Il y a dix ans, le principal argument pour acheter un vélo électrique, c'était la batterie et l'autonomie. Puis ce sont les moteurs qui ont progressé. Aujourd'hui, le facteur qui change le plus rapidement la réalité du vélotaf quotidien, ce ne sont pas les composants, mais les infrastructures.
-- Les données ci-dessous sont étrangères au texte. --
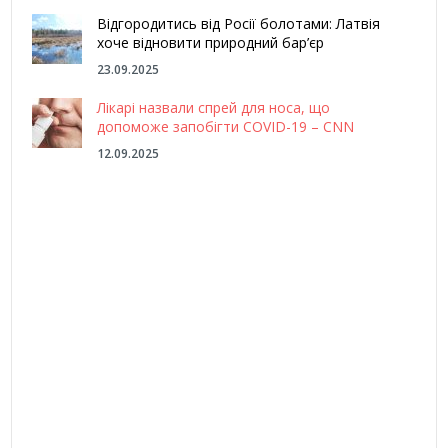
Відгородитись від Росії болотами: Латвія
хоче відновити природний бар’єр
23.09.2025
Лікарі назвали спрей для носа, що
допоможе запобігти COVID-19 – CNN
12.09.2025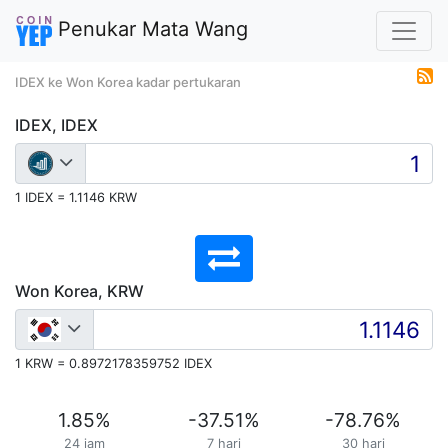
Penukar Mata Wang
IDEX ke Won Korea kadar pertukaran
IDEX, IDEX
1 IDEX = 1.1146 KRW
Won Korea, KRW
1 KRW = 0.8972178359752 IDEX
1.85
%
-37.51
%
-78.76
%
24 jam
7 hari
30 hari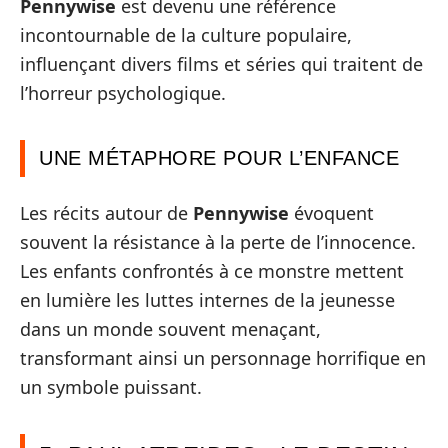
Pennywise
est devenu une référence
incontournable de la culture populaire,
influençant divers films et séries qui traitent de
l’horreur psychologique.
UNE MÉTAPHORE POUR L’ENFANCE
Les récits autour de
Pennywise
évoquent
souvent la résistance à la perte de l’innocence.
Les enfants confrontés à ce monstre mettent
en lumière les luttes internes de la jeunesse
dans un monde souvent menaçant,
transformant ainsi un personnage horrifique en
un symbole puissant.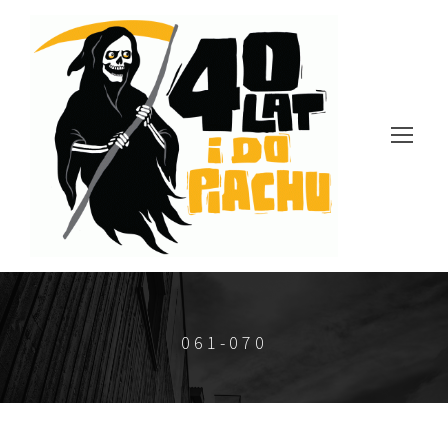
061-070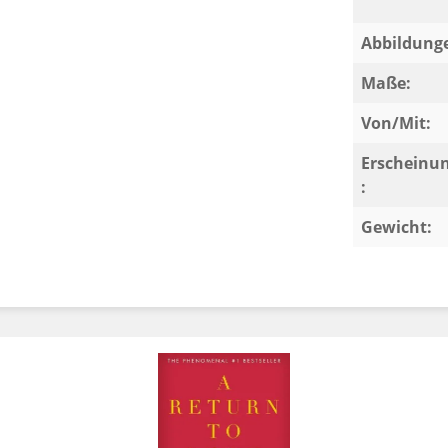
Abbildung
Maße:
Von/Mit:
Erscheinu
:
Gewicht: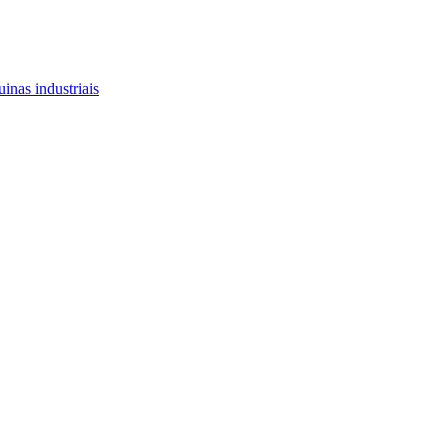
inas industriais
Un VAE sur une piste cyclable express, c'est une proposition de mobilité complète : rapide, prévisible, économique, sans embouteillage et sans parking. C'est exactement ce que promettait la voiture électrique, mais à une fraction du coût, avec zéro problème de stationnement et des bénéfices santé en prime.


La fréquentation des aménagements cyclables a augmenté de près de 40 % depuis 2019 en France. Cette tendance n'est pas prête de s'inverser, et elle tirera avec elle la demande de VAE (VTC électriques, vélos urbains, cargos familiaux, speed bikes) pour les distances les plus longues.